THE INPUT below:
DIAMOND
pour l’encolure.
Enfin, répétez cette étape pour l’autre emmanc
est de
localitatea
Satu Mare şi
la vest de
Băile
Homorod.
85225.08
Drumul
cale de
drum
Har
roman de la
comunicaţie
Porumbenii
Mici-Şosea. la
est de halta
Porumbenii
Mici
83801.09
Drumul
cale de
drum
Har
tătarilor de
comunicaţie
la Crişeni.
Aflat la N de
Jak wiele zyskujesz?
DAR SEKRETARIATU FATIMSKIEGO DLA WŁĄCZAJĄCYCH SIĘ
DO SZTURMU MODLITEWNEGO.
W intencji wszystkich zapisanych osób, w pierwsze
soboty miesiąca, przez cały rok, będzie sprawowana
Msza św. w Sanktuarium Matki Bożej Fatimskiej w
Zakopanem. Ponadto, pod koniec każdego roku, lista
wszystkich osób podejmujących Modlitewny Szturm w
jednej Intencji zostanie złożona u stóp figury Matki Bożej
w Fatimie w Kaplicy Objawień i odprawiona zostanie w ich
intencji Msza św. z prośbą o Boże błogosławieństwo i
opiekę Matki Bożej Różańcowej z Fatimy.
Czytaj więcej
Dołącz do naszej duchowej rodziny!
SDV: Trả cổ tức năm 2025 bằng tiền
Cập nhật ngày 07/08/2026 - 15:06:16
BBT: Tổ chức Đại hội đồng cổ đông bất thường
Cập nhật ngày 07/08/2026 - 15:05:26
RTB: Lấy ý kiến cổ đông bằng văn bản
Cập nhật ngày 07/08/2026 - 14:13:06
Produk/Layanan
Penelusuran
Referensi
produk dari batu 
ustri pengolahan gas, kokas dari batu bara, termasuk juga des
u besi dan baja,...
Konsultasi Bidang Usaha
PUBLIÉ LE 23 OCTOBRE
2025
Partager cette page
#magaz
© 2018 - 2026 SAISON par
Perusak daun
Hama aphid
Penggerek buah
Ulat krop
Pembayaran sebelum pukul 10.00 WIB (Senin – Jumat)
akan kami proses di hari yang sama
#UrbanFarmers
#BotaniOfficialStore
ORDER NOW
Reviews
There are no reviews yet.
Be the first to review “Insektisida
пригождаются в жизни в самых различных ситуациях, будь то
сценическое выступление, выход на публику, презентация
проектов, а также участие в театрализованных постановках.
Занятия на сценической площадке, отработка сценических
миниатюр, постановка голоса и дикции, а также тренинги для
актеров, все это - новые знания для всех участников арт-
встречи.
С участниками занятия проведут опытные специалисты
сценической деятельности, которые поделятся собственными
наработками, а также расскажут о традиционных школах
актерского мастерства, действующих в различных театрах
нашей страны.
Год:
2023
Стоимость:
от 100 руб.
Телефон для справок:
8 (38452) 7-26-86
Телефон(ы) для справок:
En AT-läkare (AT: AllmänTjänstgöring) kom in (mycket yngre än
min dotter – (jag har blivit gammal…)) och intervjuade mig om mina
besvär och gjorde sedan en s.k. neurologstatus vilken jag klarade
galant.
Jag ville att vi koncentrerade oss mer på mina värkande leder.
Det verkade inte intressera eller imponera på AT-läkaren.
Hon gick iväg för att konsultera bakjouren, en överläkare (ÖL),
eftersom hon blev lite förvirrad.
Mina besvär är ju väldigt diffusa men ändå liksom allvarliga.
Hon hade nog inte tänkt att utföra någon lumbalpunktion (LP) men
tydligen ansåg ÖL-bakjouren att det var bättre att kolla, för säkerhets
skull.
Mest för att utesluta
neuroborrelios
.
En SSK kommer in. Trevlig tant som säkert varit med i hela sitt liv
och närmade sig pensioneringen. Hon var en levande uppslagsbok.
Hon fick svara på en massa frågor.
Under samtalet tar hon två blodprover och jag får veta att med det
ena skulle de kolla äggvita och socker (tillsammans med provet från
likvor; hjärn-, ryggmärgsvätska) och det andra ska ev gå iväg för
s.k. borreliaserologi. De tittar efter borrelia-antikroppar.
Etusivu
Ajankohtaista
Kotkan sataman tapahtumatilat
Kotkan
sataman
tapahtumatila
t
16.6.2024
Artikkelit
End of THE INPUT.
**GOAL OF THE EXERCISE**
Which lines above contain the word "cette"? Copy each one.

**EXERCISE ANSWER**
Enfin, répétez cette étape pour l’autre emmanc
Partager cette page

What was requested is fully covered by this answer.